En 1995, Alejandro Roemmers publica “Ancla fugaz” y, en 1996, es invitado a presentar su colección de poemas “España en mí”, en la Biblioteca Nacional de Madrid. En octubre de 1999, la revista “Proa” le otorga una medalla en reconocimiento a su obra. En 2001, en Buenos Aires edita su libro “Más allá”, con mucho éxito en Chile y España y en el 2006, presenta en Madrid una colección de “Poemas elegidos”, convirtiéndose en el primer autor hispanoamericano galardonado con el premio “Cultura Viva” en la modalidad de poesía. El mismo año presenta su poemario “Como la arena”, que merece el premio Internacional Sial, en España, México y Chile. En la actualidad es vicepresidente de la Fundación Argentina para la Poesía y presidente honorario de la Asociación Americana de Poesía.

“En el mundo actual, el género lírico es la más pura de las artes.

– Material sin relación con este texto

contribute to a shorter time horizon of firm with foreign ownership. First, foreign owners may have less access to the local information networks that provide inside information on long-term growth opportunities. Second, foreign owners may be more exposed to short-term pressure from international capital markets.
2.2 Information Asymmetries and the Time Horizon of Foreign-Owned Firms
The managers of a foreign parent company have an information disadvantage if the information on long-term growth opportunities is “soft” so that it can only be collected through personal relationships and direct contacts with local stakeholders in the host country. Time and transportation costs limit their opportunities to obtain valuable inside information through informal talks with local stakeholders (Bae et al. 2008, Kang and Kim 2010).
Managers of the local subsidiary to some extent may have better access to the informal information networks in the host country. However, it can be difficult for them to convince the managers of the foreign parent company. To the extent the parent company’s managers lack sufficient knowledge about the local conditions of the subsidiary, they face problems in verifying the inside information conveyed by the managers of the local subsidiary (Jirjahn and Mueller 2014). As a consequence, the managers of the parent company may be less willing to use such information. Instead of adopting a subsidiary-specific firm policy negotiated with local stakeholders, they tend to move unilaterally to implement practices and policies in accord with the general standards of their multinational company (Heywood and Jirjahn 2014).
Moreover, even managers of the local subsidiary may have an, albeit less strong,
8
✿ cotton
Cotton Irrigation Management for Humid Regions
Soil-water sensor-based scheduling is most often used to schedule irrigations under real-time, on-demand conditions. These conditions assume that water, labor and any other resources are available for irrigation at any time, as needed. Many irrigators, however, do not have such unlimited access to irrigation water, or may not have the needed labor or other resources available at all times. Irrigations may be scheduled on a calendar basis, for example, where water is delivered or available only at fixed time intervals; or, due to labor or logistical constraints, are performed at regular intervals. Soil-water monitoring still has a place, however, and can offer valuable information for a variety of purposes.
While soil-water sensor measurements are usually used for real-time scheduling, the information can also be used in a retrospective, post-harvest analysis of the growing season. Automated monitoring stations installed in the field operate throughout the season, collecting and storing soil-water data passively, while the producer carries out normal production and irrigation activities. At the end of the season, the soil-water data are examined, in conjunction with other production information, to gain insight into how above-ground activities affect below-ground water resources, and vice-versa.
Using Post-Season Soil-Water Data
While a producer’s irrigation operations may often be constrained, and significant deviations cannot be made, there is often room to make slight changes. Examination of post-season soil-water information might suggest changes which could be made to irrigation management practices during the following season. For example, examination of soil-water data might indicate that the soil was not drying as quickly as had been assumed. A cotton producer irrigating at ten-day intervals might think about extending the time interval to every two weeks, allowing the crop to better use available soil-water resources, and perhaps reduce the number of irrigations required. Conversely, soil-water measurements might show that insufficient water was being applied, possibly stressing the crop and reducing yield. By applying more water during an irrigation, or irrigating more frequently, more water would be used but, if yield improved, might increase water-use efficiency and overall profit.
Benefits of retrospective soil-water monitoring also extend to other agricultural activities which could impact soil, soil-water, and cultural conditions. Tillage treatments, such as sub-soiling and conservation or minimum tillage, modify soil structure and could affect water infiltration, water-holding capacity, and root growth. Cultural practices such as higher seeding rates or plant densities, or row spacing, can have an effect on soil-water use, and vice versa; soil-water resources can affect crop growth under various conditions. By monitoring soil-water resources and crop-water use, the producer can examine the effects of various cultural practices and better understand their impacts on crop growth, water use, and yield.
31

Estoy convencido de que poeta se nace, y empresario te puedes hacer, siendo una ocupación muy buena desde la que puedes dar trabajo a mucha gente, ayudando de esta forma a tu comunidad”, asegura uno de los hombres más destacados e influyentes de la industria argentina quien, el miércoles 9 de mayo presentó, en la Villa Ocampo (que fuera donada por la escritora Victoria Ocampo a la Unesco), dos libros: “Como la arena” y “Poemas elegidos”. Lo acompañaron sus padres, Alberto y Hebe, y sus hermanos, Alberto (h.) y Pablo Roemmers, junto con sus respectivas mujeres, Melisa y Catherine.

La poesía de Alejandro habla sobre temas como la soledad, el amor y, también, la muerte que en dos oportunidades trágicamente se abatió sobre su familia. El 4 de diciembre de 1998, Christian Roemmers, el menor de los hermanos, falleció tras un accidente compitiendo en parapente en el cerro Arco, Mendoza. Ocho años después, el 16 de abril de 2006, la viuda de Christian, María del Sel, en la ruta 11, a la altura de Mar de Ajó, perdió la vida en un accidente de automovilístico. Seis meses antes, había salvado su vida y la de su hijo, Alexis, al desplomarse su avión en aguas del Río de la Plata, donde debió resistir durante más de una hora abrazada al fuselaje hasta que llegó el rescate.

“Hay días, cuando Dios arroja el dado, parece que de un modo displicente: muerte, dolor, pobreza y accidente se ensañan con el más desamparado/ Son días cuando llueve en lo mojado y gira el mundo en forma deficiente, trepida hasta la fe, casi incoherente, junto al descomunal desaguisado.../ ¡Aguanta!, que en la hosca intemperancia va la mano que acorta su distancia y doblando la esquina está el milagro.”

“Hay días...”, fue uno de los poemas que leyó Alejandro la noche de la presentación del libro. Con respecto a la muerte, dice: “Es sabido que la muerte no respeta edades. Yo he perdido a un hermano y a tres amigos muy jóvenes, y desarrollé cierta comprensión acerca de la muerte: que es parte de la vida. Por eso no me importa morir. Sí, que se pierdan mis poemas antes de poder expresarlos en un libro para compartirlos con el que quiera”.